Aus 79. Kapitel Rayuela Himmel und Hölle von Julio Cortázar:
Eine äusserst pedantische Aufzeichnung von Morelli: „Versuchen, den „roman comique“ zu schreiben, und zwar dergestalt, dass ein Text andere Werte anklingen lässt und so zu einer Anthropopanie beiträgt, die wir noch immer für möglich halten. Es scheint, dass der traditionelle Roman die Suche dadurch zunichte macht, dass er den Leser auf sein Milieu beschränkt, das umso genauer definiert wird, je besser der Romanschreiber ist. Erzwungenes Stehenbleiben auf den verschiedenen Stufen des Dramatischen, Psychologischen, Tragischen, Satirischen oder Politischen. Stattdessen versuchen, einen Text zu schreiben, der den Leser nicht fesselt, ihn aber zwangsläufig dadurch zum Komplizen macht, dass man ihm unterm Deckmantel einer konventionellen Handlungsführung andere, mehr esoterische Richtungen suggeriert. (...)

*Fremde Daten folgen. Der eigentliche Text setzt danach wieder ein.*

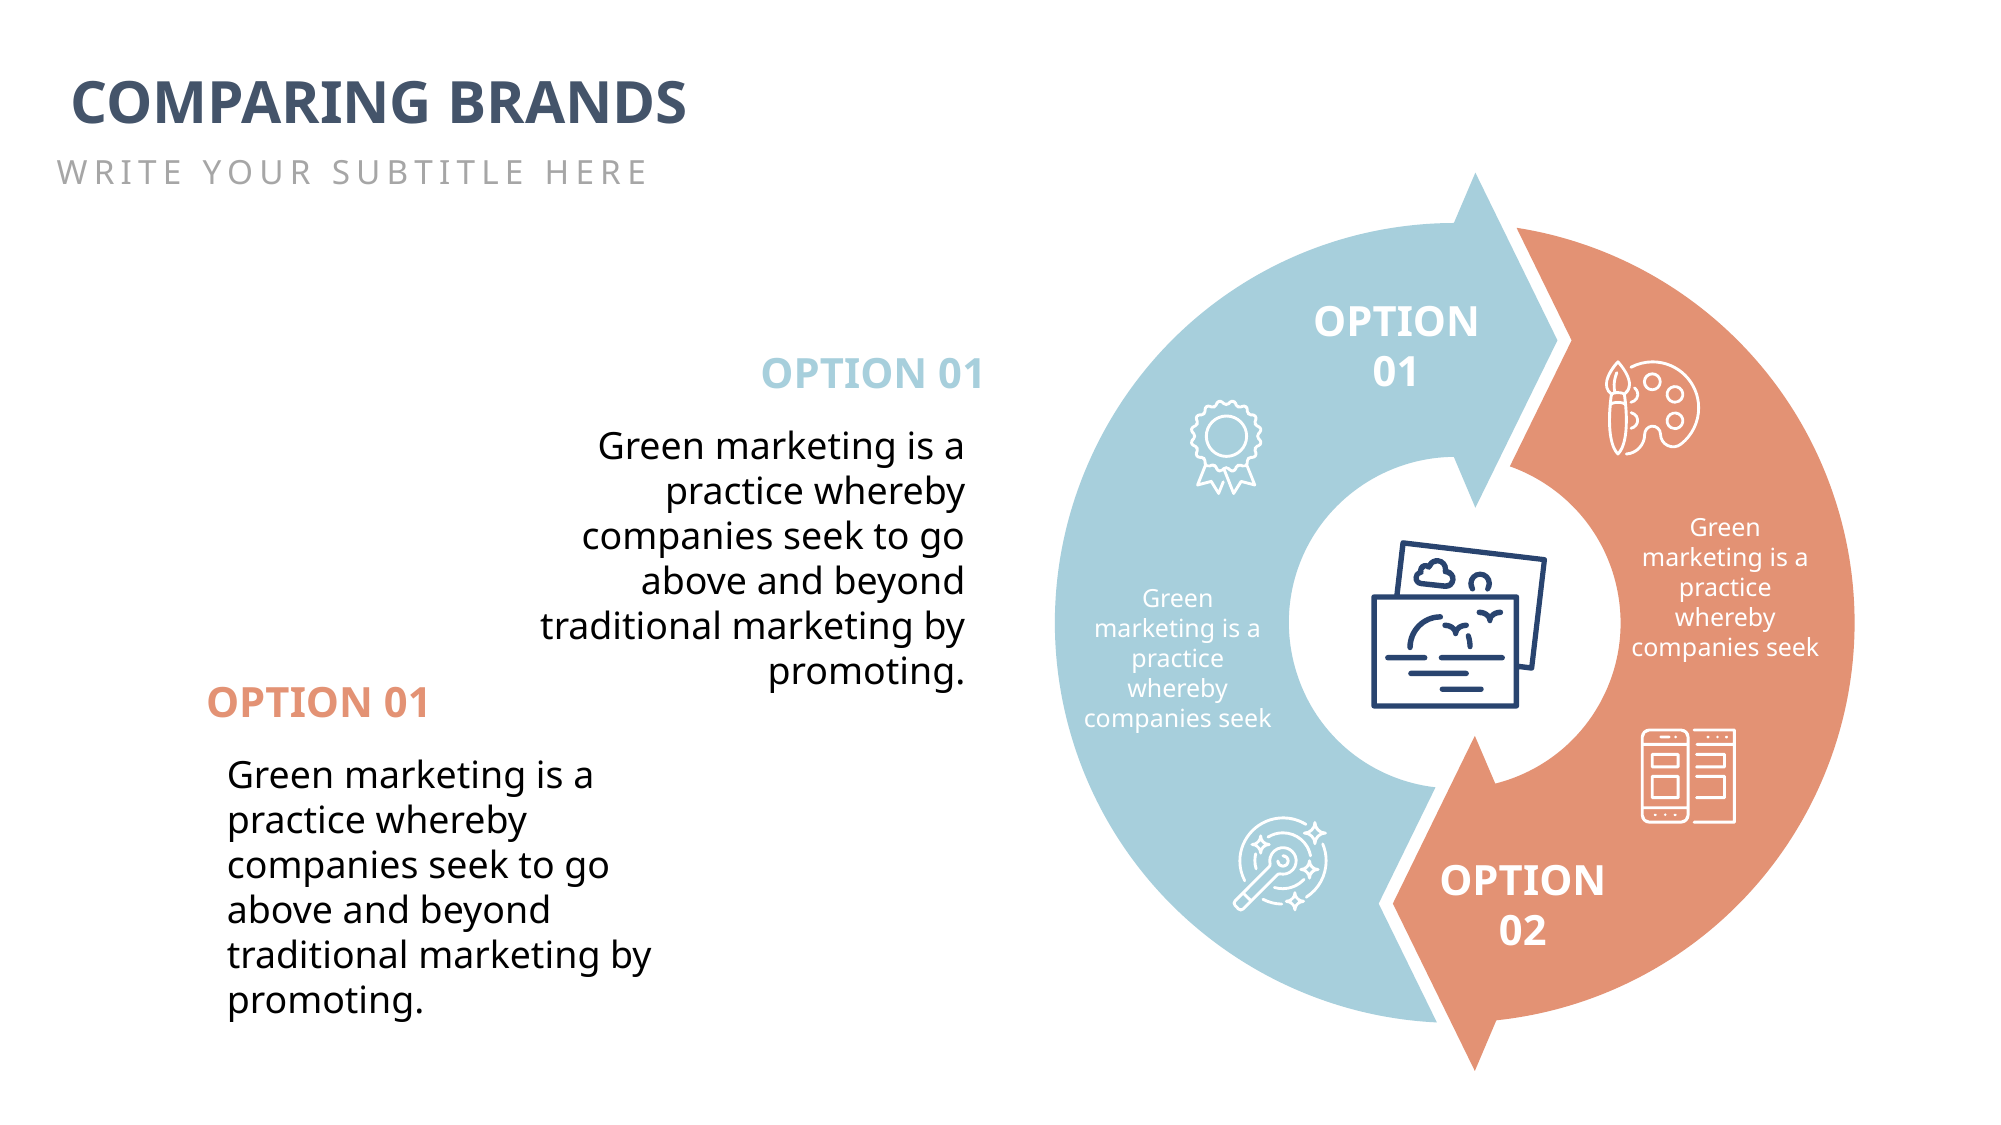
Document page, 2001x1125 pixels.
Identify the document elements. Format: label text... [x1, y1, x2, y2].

text_box [1273, 878, 1306, 891]
text_box [1266, 831, 1312, 858]
text_box [1054, 172, 1558, 708]
text_box Green marketing is a practice whereby companies seek [1064, 567, 1291, 748]
text_box [1640, 728, 1690, 824]
text_box Green marketing is a practice whereby companies seek [1612, 496, 1839, 677]
text_box [1605, 360, 1631, 456]
text_box [1371, 540, 1548, 709]
text_box Green marketing is a practice whereby companies seek to go above and beyond traditional marketing by promoting. [191, 733, 744, 1040]
text_box [1692, 728, 1736, 824]
text_box Green marketing is a practice whereby companies seek to go above and beyond traditional marketing by promoting. [448, 404, 1002, 711]
text_box OPTION 01 [1298, 287, 1496, 402]
text_box [1302, 820, 1328, 846]
text_box [1232, 846, 1298, 912]
text_box OPTION 02 [1424, 846, 1622, 962]
text_box [1075, 649, 1437, 1023]
text_box OPTION 01 [659, 339, 1002, 405]
text_box WRITE YOUR SUBTITLE HERE [41, 143, 662, 199]
text_box [1238, 816, 1308, 883]
text_box [1305, 842, 1328, 899]
text_box COMPARING BRANDS [55, 57, 703, 143]
text_box [1509, 227, 1834, 571]
text_box [1624, 360, 1701, 456]
text_box [1284, 891, 1306, 912]
text_box OPTION 01 [191, 668, 533, 733]
text_box [1392, 512, 1855, 1071]
text_box [1299, 859, 1320, 880]
text_box [1190, 399, 1263, 495]
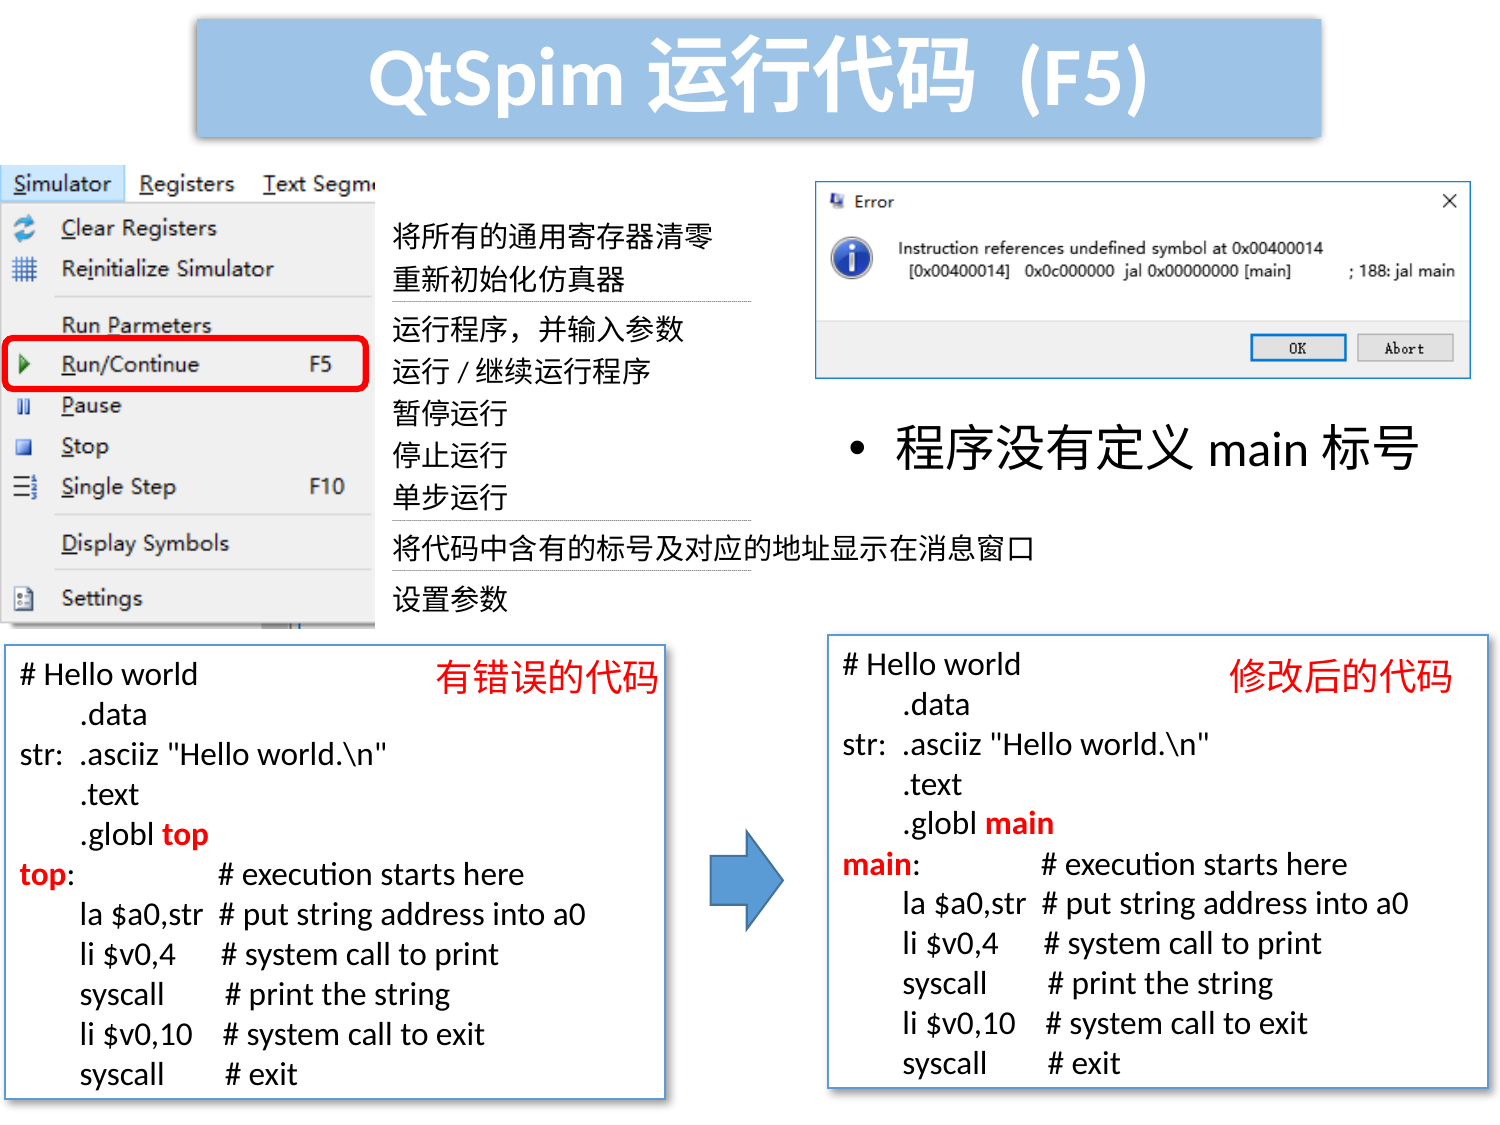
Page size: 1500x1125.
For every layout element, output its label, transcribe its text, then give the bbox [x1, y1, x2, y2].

title QtSpim运行代码 (F5) [197, 19, 1322, 138]
text_box 将所有的通用寄存器清零 重新初始化仿真器 ------------------------------------------------------------------------------------------------------------------------------------------------------------------------------------ 运行程序，并输入参数 运行/继续运行程序 暂停运行 停止运行 单步运行 ------------------------------------------------------------------------------------------------------------------------------------------------------------------------------------ 将代码中含有的标号及对应的地址显示在消息窗口 ------------------------------------------------------------------------------------------------------------------------------------------------------------------------------------ 设置参数 [377, 204, 1051, 624]
picture [0, 165, 375, 629]
text_box [709, 828, 785, 933]
text_box 有错误的代码 [420, 646, 676, 706]
text_box 程序没有定义main标号 [1051, 397, 1441, 485]
slide_number 6 [1059, 1042, 1397, 1103]
text_box # Hello world .data str: .asciiz "Hello world.\n" .text .globl main main: # execution starts here la $a0,str # put string address into a0 li $v0,4 # system call to print syscall # print the string li $v0,10 # system call to exit syscall # exit [827, 634, 1489, 1089]
picture [814, 181, 1471, 379]
text_box # Hello world .data str: .asciiz "Hello world.\n" .text .globl top top: # execution starts here la $a0,str # put string address into a0 li $v0,4 # system call to print syscall # print the string li $v0,10 # system call to exit syscall # exit [4, 644, 666, 1100]
text_box 修改后的代码 [1214, 645, 1470, 706]
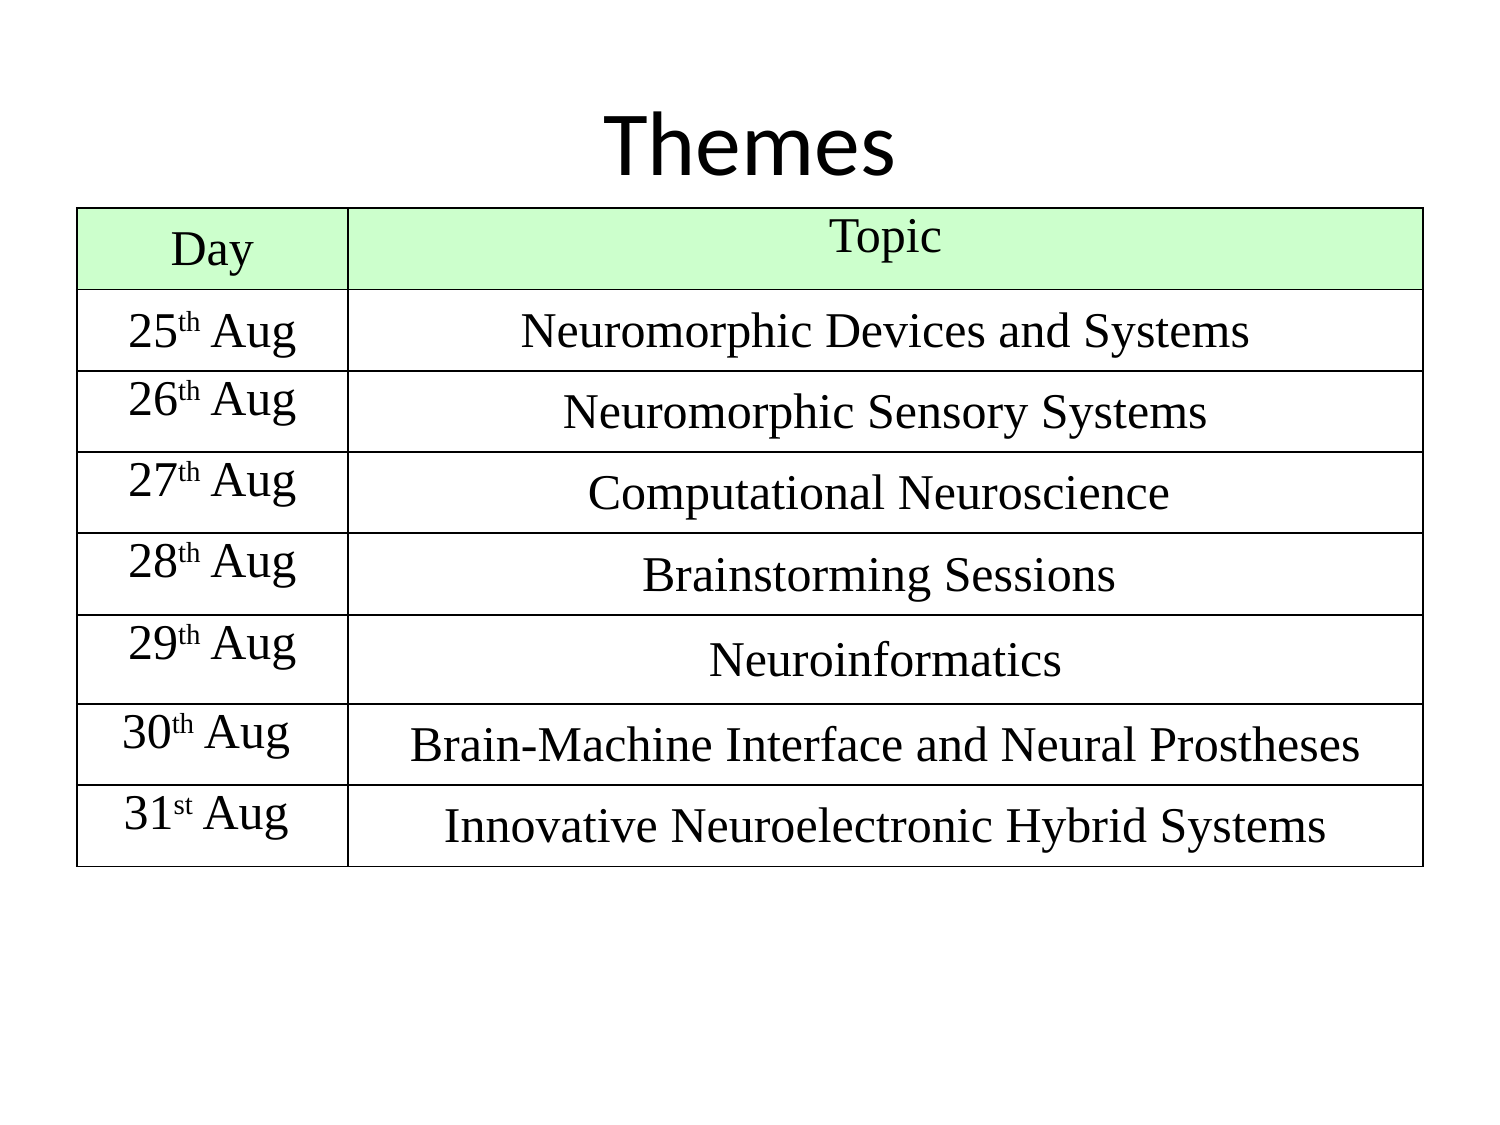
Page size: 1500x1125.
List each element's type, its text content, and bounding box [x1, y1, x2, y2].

table_cell 30th Aug [78, 705, 347, 784]
table_cell 26th Aug [78, 372, 347, 451]
table_cell 25th Aug [78, 290, 347, 370]
title Themes [75, 45, 1425, 233]
table_cell Neuroinformatics [349, 616, 1422, 703]
table_header Day [78, 209, 347, 289]
table_header Topic [349, 209, 1422, 289]
table_cell Innovative Neuroelectronic Hybrid Systems [349, 786, 1422, 866]
table_cell 28th Aug [78, 534, 347, 614]
table_cell Brainstorming Sessions [349, 534, 1422, 614]
table_cell Computational Neuroscience [349, 453, 1422, 532]
table_cell 31st Aug [78, 786, 347, 866]
table_cell Brain-Machine Interface and Neural Prostheses [349, 705, 1422, 784]
table_cell 27th Aug [78, 453, 347, 532]
table_cell Neuromorphic Devices and Systems [349, 290, 1422, 370]
table_cell 29th Aug [78, 616, 347, 703]
table_cell Neuromorphic Sensory Systems [349, 372, 1422, 451]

Provozieren, sich einen Text zur Aufgabe machen, der schlampig gemacht ist, unverbunden, inkongruent, der bis ins letzte gegen die Kunst des Romans (obgleich nicht gegen den Roman) verstösst. Ohne auf die grossen Wirkungen der Gattung zu verzichten, wenn die Situation es erfordert, aber den Rat von Gide beachten . ne jamais profiter de l´ elan acquis. Wie alle erwähnten Geschöpfe des Abendlandes, begnügt sich der Roman mit einer geschlossenen Ordnung. In entschlossener Opposition auch hier die Öffnung suchen und zu diesem Zweck jegliche systematische Konstruktion von Charakteren und Situationen mit der Wurzel ausrotten. Methode: Ironie, unablässige Selbstkritik, Inkongruenz, Phantasie in niemandes Diensten. Ein solcher Versuch geht von der Ablehnung der Literatur aus; einer partiellen Ablehnung, da sie sich auf das Wort stützt, die aber jeden Schritt des Autors und des Lesers überwachen muss. Folglich den Roman benutzen, wie man, unter Veränderung seines Zeichens, einen Revolver benutzt, um den Frieden zu verteidigen. Aus der Literatur das nehmen, was lebendige Brücke von Mensch zu Mensch ist und was der Traktat oder Essay nur unter Spezialisten möglich macht. Eine erzählende Literatur, die nicht Vorwand ist für die Übermittlung einer „Botschaft“ (es gibt keine Botschaft, es gibt Botschafter und die sind die Botschaft, sowie der Liebende die Liebe ist); eine erzählende Literatur, die wie eine Verdichtung gelebter Erfahrungen, wie ein Katalysator konfuser und missverstandener Vorstellungen wirkt, und dies in erster Linie auf den Schreibenden selbst, weshalb man sie als Antiroman schreiben muss, weil jede geschlossene Ordnung systematisch diese Ankündigungen draussen lassen würde, die uns wieder zu Botschaftern machen und uns den eigenen Grenzen nähern können, von denen wir so weit entfernt sind, wenn wir mit der Nase darauf stossen.